В сентябре 2013 года увидела свет книга «Сэлинджер», написанная в несколько необычном жанре «устной биографии»[322] . Она представляет собой искусно сделанный коллаж из многочисленных интервью друзей и знакомых писателя. В этот хор включаются и голоса авторов – Дэвида Шилдса и Шейна Салерно. Выясняется, что работа над проектом началась еще при жизни писателя и продолжалась около 10 лет. Публикация книги предварялась документальным фильмом на основе тех же интервью. Мультимедийность проекта не удивительна: Шейн Салерно – известный голливудский сценарист, а этот фильм оказался его режиссерским дебютом.

Суть этой книги такова. Великого писателя породил трагический военный опыт, отягощенный увиденным в Дахау. Для него был характерен тяжелый посттравматический синдром, который он вначале лечил писательством, а потом прибегнул к рецептам восточной мудрости (авторы особенно выделяют веданту). И замолчал. В сухом остатке это звучит так: дар писателя был порожден войной и убит религией. В подтверждение этой нехитрой мысли книга разбита на четыре раздела: брахмачарья, грихастха, ванапрастха и саньяса, то есть четыре ашрама, на которые делится жизнь праведного индуса. Начинается она с ученичества, затем следуют стадии домохозяина, отшельника и монаха.

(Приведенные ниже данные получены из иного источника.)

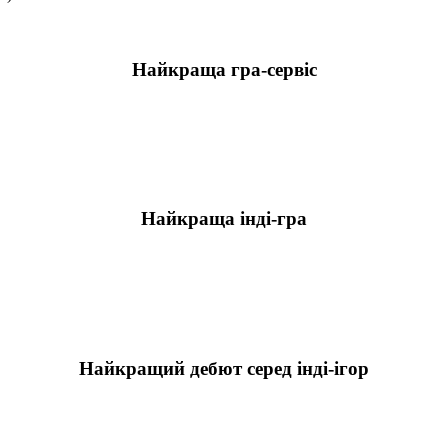
Найкраща гра-сервіс
Найкраща інді-гра
Найкращий дебют серед інді-ігор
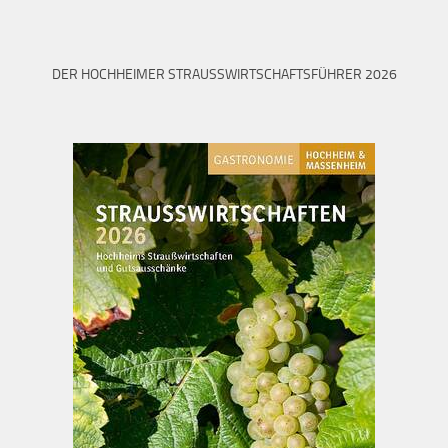
DER HOCHHEIMER STRAUSSWIRTSCHAFTSFÜHRER 2026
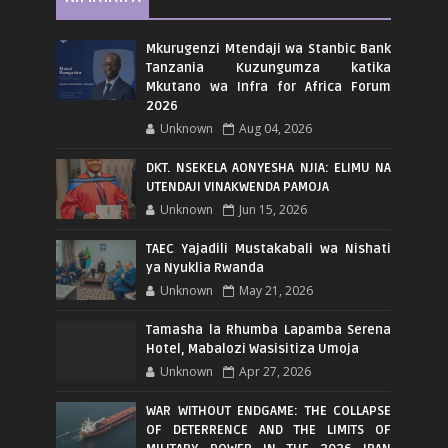
Mkurugenzi Mtendaji wa Stanbic Bank
Tanzania Kuzungumza katika
Mkutano wa Infra for Africa Forum
2026
Unknown
Aug 04, 2026
DKT. NSEKELA AONYESHA NJIA: ELIMU NA
UTENDAJI VINAKWENDA PAMOJA
Unknown
Jun 15, 2026
TAEC Yajadili Mustakabali wa Nishati
ya Nyuklia Rwanda
Unknown
May 21, 2026
Tamasha la Rhumba Lapamba Serena
Hotel, Mabalozi Wasisitiza Umoja
Unknown
Apr 27, 2026
WAR WITHOUT ENDGAME: THE COLLAPSE
OF DETERRENCE AND THE LIMITS OF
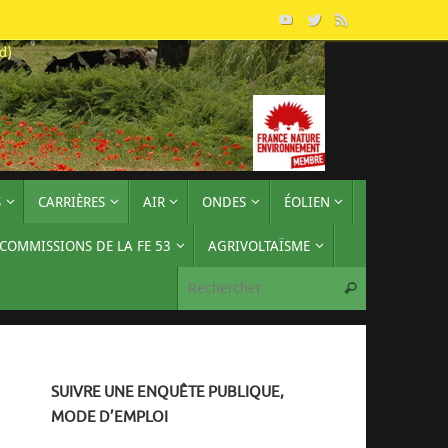
S
CARRIÈRES
AIR
ONDES
ÉOLIEN
 COMMISSIONS DE LA FE 53
AGRIVOLTAÏSME
Recherche p
Rechercher
SUIVRE UNE ENQUÊTE PUBLIQUE,
MODE D’EMPLOI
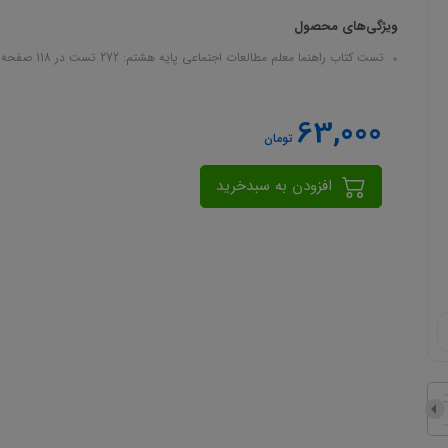
ویژگی‌های محصول
تست کتاب راهنما معلم مطالعات اجتماعی پایه هشتم: 272 تست در 118 صفحه در قالب فایل pdf
63,000
تومان
افزودن به سبدخرید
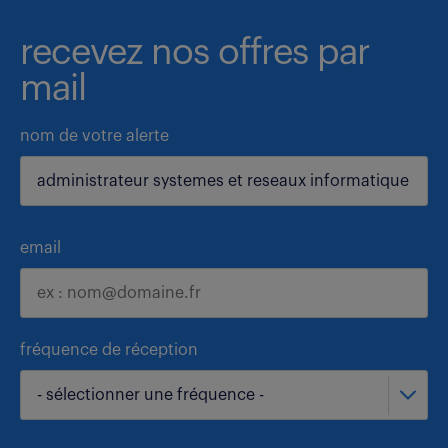
recevez nos offres par
mail
nom de votre alerte
email
fréquence de réception
- sélectionner une fréquence -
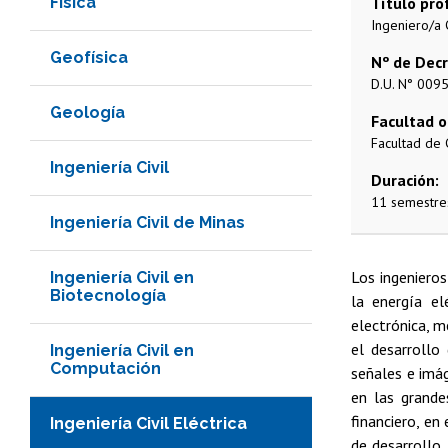
Física
Título pro
Ingeniero/a C
Geofísica
Nº de Dec
D.U. N° 009
Geología
Facultad o
Facultad de 
Ingeniería Civil
Duración
11 semestres
Ingeniería Civil de Minas
Los ingenieros
Ingeniería Civil en
Biotecnología
la energía el
electrónica, me
el desarrollo
Ingeniería Civil en
Computación
señales e imág
en las grande
financiero, en
Ingeniería Civil Eléctrica
de desarrollo 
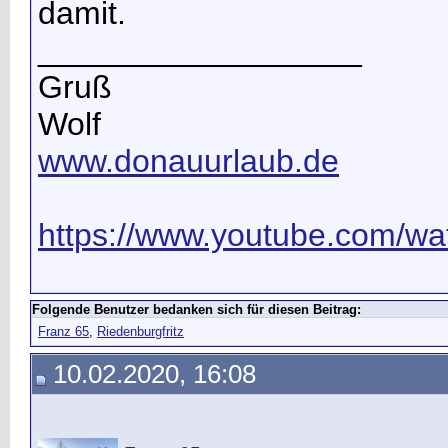
damit.
__________________
Gruß
Wolf
www.donauurlaub.de
https://www.youtube.com/wat
Folgende Benutzer bedanken sich für diesen Beitrag:
Franz 65
,
Riedenburgfritz
10.02.2020, 16:08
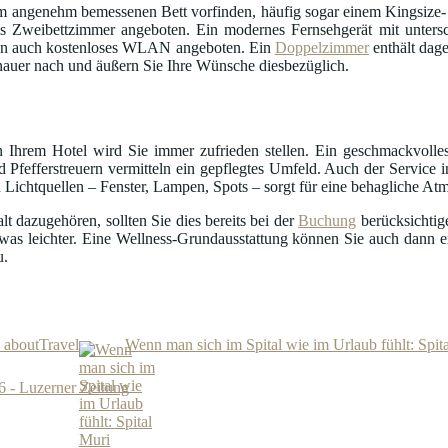
 angenehm bemessenen Bett vorfinden, häufig sogar einem Kingsize- 
 Zweibettzimmer angeboten. Ein modernes Fernsehgerät mit untersc
en auch kostenloses WLAN angeboten. Ein
Doppelzimmer
enthält dag
auer nach und äußern Sie Ihre Wünsche diesbezüglich.
 Ihrem Hotel wird Sie immer zufrieden stellen. Ein geschmackvolle
 Pfefferstreuern vermitteln ein gepflegtes Umfeld. Auch der Service i
 Lichtquellen – Fenster, Lampen, Spots – sorgt für eine behagliche At
 dazugehören, sollten Sie dies bereits bei der
Buchung
berücksichtig
was leichter. Eine Wellness-Grundausstattung können Sie auch dann 
u.
- aboutTravel
Wenn man sich im Spital wie im Urlaub fühlt: Spit
6 - Luzerner Zeitung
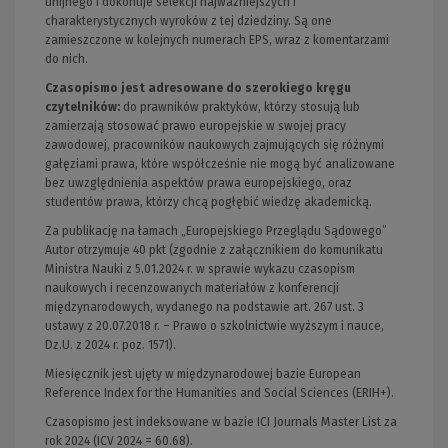
unijnego i dokonuje selekcji najważniejszych i
charakterystycznych wyroków z tej dziedziny. Są one
zamieszczone w kolejnych numerach EPS, wraz z komentarzami
do nich.
Czasopismo jest adresowane do szerokiego kręgu
czytelników
:
do prawników praktyków, którzy stosują lub
zamierzają stosować prawo europejskie w swojej pracy
zawodowej, pracowników naukowych zajmujących się różnymi
gałęziami prawa, które współcześnie nie mogą być analizowane
bez uwzględnienia aspektów prawa europejskiego, oraz
studentów prawa, którzy chcą pogłębić wiedzę akademicką.
Za publikację na łamach „Europejskiego Przeglądu Sądowego”
Autor otrzymuje 40 pkt (zgodnie z załącznikiem do komunikatu
Ministra Nauki z 5.01.2024 r. w sprawie wykazu czasopism
naukowych i recenzowanych materiałów z konferencji
międzynarodowych, wydanego na podstawie art. 267 ust. 3
ustawy z 20.07.2018 r. – Prawo o szkolnictwie wyższym i nauce,
Dz.U. z 2024 r. poz. 1571).
Miesięcznik jest ujęty w międzynarodowej bazie European
Reference Index for the Humanities and Social Sciences (ERIH+).
Czasopismo jest indeksowane w bazie ICI Journals Master List za
rok 2024 (ICV 2024 = 60.68).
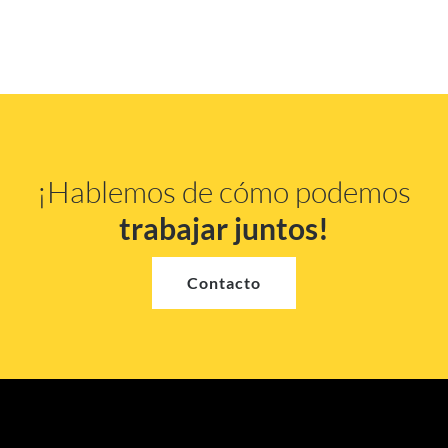
¡Hablemos de cómo podemos
trabajar juntos!
Contacto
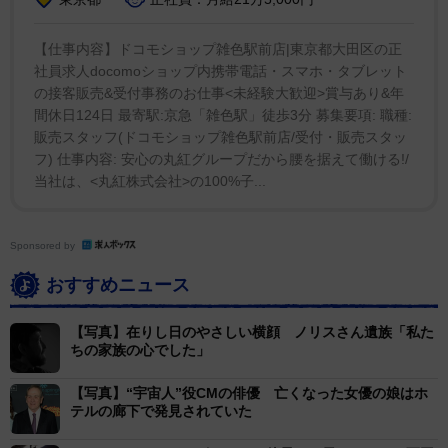
【仕事内容】ドコモショップ雑色駅前店|東京都大田区の正
社員求人docomoショップ内携帯電話・スマホ・タブレット
の接客販売&受付事務のお仕事<未経験大歓迎>賞与あり&年
間休日124日 最寄駅:京急「雑色駅」徒歩3分 募集要項: 職種:
販売スタッフ(ドコモショップ雑色駅前店/受付・販売スタッ
フ) 仕事内容: 安心の丸紅グループだから腰を据えて働ける!/
当社は、<丸紅株式会社>の100%子...
Sponsored by
おすすめニュース
【写真】在りし日のやさしい横顔 ノリスさん遺族「私た
ちの家族の心でした」
【写真】“宇宙人”役CMの俳優 亡くなった女優の娘はホ
テルの廊下で発見されていた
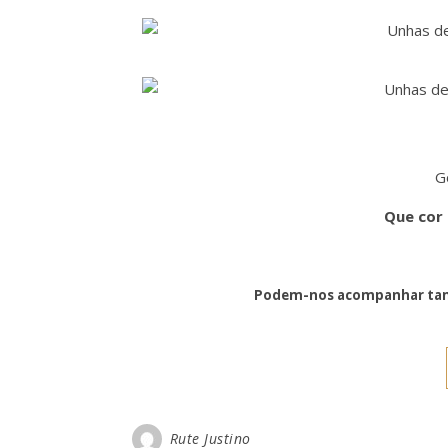
G
Que cor
Podem-nos acompanhar tam
Rute Justino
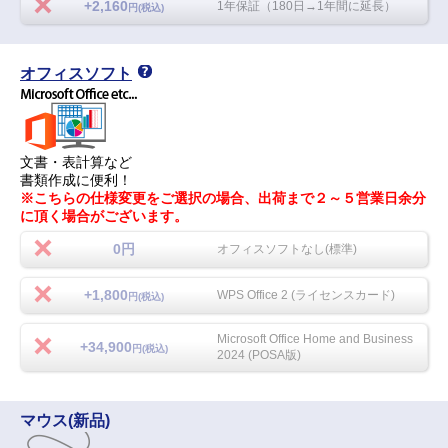
+2,160
1年保証（180日→1年間に延長）
円(税込)
オフィスソフト
文書・表計算など
書類作成に便利！
※こちらの仕様変更をご選択の場合、出荷まで２～５営業日余分
に頂く場合がございます。
0円
オフィスソフトなし(標準)
+1,800
WPS Office 2 (ライセンスカード)
円(税込)
Microsoft Office Home and Business
+34,900
円(税込)
2024 (POSA版)
マウス(新品)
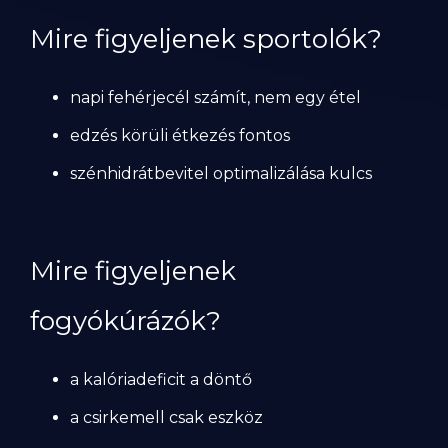
Mire figyeljenek sportolók?
napi fehérjecél számít, nem egy étel
edzés körüli étkezés fontos
szénhidrátbevitel optimalizálása kulcs
Mire figyeljenek
fogyókúrázók?
a kalóriadeficit a döntő
a csirkemell csak eszköz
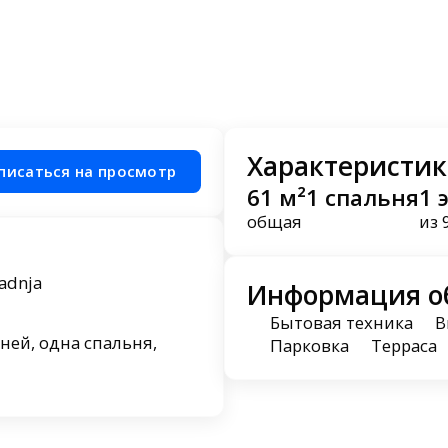
Характеристик
писаться на просмотр
61 м²
1 спальня
1 
общая
из 
adnja
Информация о
Бытовая техника
В
ней, одна спальня,
Парковка
Терраса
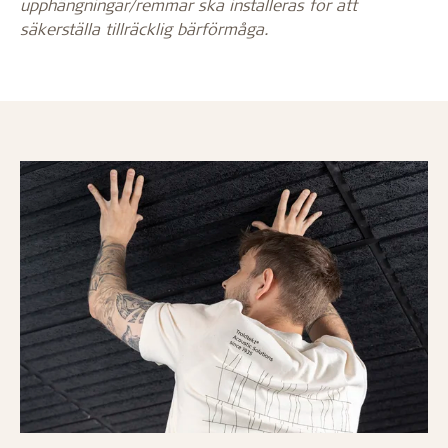
upphängningar/remmar ska installeras för att
säkerställa tillräcklig bärförmåga.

Как известно, монахом Сэлинджер никогда не был, в последний путь его провожала третья жена, с которой он встретился довольно поздно, но дело не в этом. Авторы противоречат себе на страницах самой книги, сообщая, что еще не изданное творческое наследие Сэлинджера включает в себя пять произведений. Это антология «Семья Гласс» с пятью новыми рассказами, два произведения о Второй мировой войне, сборник эссе о веданте и, наконец, полная семейная история Холдена Колфилда. Если эти сведения достоверны (родственники Сэлинджера их не комментируют), религия не убила дар писателя, а просто спрятала его на время от читателей.

В таком случае Сэлинджер поставил интереснейший эксперимент: может ли сохранить свой спасительный запал «религия творчества», если она почти полвека практиковалась исключительно для себя. Ждать результатов осталось недолго. По уверениям авторов устной биографии, «два надежных и независимых друг от друга источника» сообщили, что книги будут опубликованы до 2020 года.